Patients not responding to a 50 mg/day dose may benefit from dose increases (at 50 mg increments/menstrual cycle) up to 150 mg/day when dosing daily throughout the menstrual cycle, or 100 mg/day when dosing during the luteal phase of the menstrual cycle.
If a 100 mg/day dose has been established with luteal phase dosing, a 50 mg/day titration step for three days should be utilized at the beginning of each luteal phase dosing period.
Sertraline hydrochloride should be administered once daily, either in the morning or evening.
Maintenance/Continuation/Extended Treatment Major Depressive Disorder It is generally agreed that acute episodes of major depressive disorder require several months or longer of sustained pharmacologic therapy beyond response to the acute episode.
Systematic evaluation of sertraline hydrochloride has demonstrated that its antidepressant efficacy is maintained for periods of up to 44 weeks following 8 weeks of initial treatment at a dose of 50-200 mg/day (mean dose of 70 mg/day) (see Clinical Trials under CLINICAL PHARMACOLOGY ).
It is not known whether the dose of sertraline hydrochloride needed for maintenance treatment is identical to the dose needed to achieve an initial response.
Patients should be periodically reassessed to determine the need for maintenance treatment.
Premenstrual Dysphoric Disorder The effectiveness of sertraline hydrochloride in long-term use, that is, for more than 3 menstrual cycles, has not been systematically evaluated in controlled trials.

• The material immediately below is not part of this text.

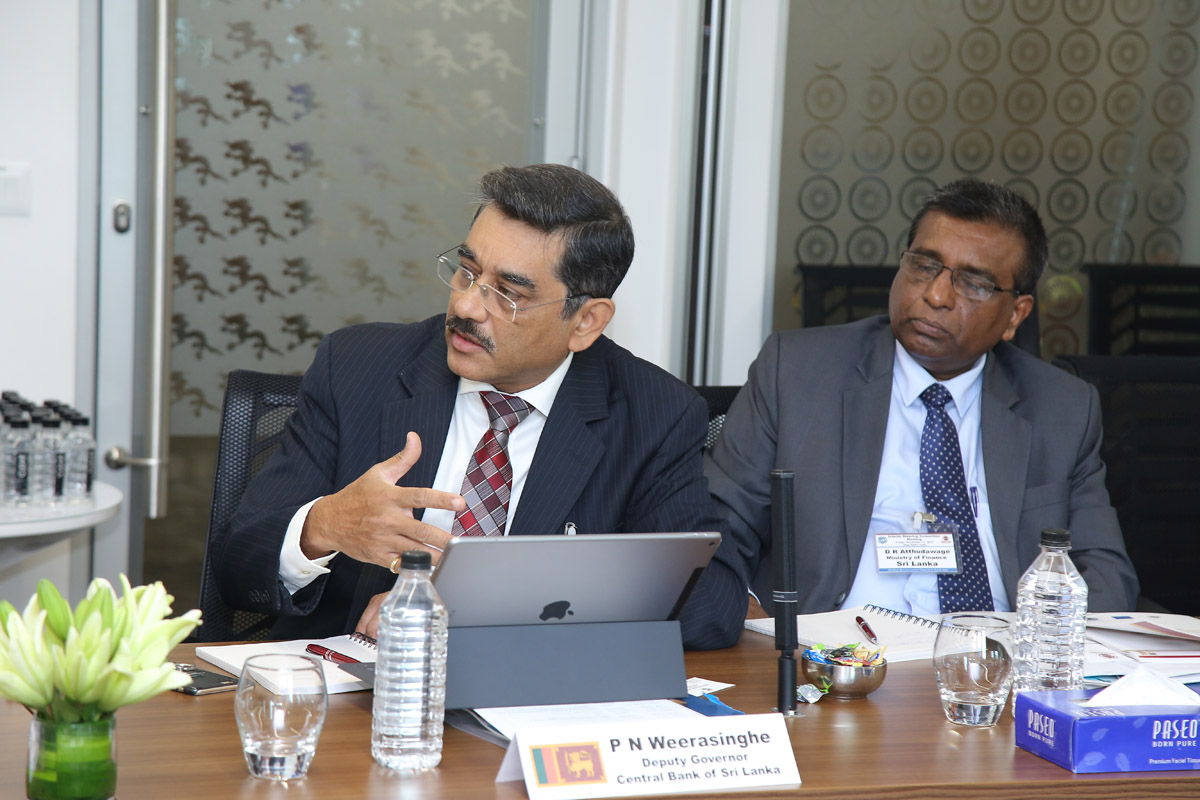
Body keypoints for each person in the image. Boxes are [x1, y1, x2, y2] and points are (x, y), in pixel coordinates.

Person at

However, as women commonly report that symptoms worsen with age until relieved by the onset of menopause, it is reasonable to consider continuation of a responding patient.
Dosage adjustments, which may include changes between dosage regimens (e.g., daily throughout the menstrual cycle versus during the luteal phase of the menstrual cycle), may be needed to maintain the patient on the lowest effective dosage and patients should be periodically reassessed to determine the need for continued treatment.
Switching Patients to or from a Monoamine Oxidase Inhibitor At least 14 days should elapse between discontinuation of an MAOI and initiation of therapy with sertraline hydrochloride.
In addition, at least 14 days should be allowed after stopping sertraline hydrochloride before starting an MAOI (see CONTRAINDICATIONS and WARNINGS ).
Special Populations Dosage for Hepatically Impaired Patients The use of sertraline in patients with liver disease should be approached with caution.
The effects of sertraline in patients with moderate and severe hepatic impairment have not been studied.
If sertraline is administered to patients with liver impairment, a lower or less frequent dose should be used (see CLINICAL PHARMACOLOGY and PRECAUTIONS ).
Treatment of Pregnant Women During the Third Trimester Neonates exposed to sertraline hydrochloride and other SSRIs or SNRIs, late in the third trimester have developed complications requiring prolonged hospitalization, respiratory support, and tube feeding (see PRECAUTIONS ).
When treating pregnant women with sertraline hydrochloride during the third trimester, the physician should carefully consider the potential risks and benefits of treatment.
The physician may consider tapering sertraline hydrochloride in the third trimester.
Discontinuation of Treatment with Sertraline Symptoms associated with discontinuation of sertraline hydrochloride and other SSRIs and SNRIs, have been reported (see PRECAUTIONS ).
Patients should be monitored for these symptoms when discontinuing treatment.
A gradual reduction in the dose rather than abrupt cessation is recommended whenever possible.
If intolerable symptoms occur following a decrease in the dose or upon discontinuation of treatment, then resuming the previously prescribed dose may be considered.
Subsequently, the physician may continue decreasing the dose but at a more gradual rate.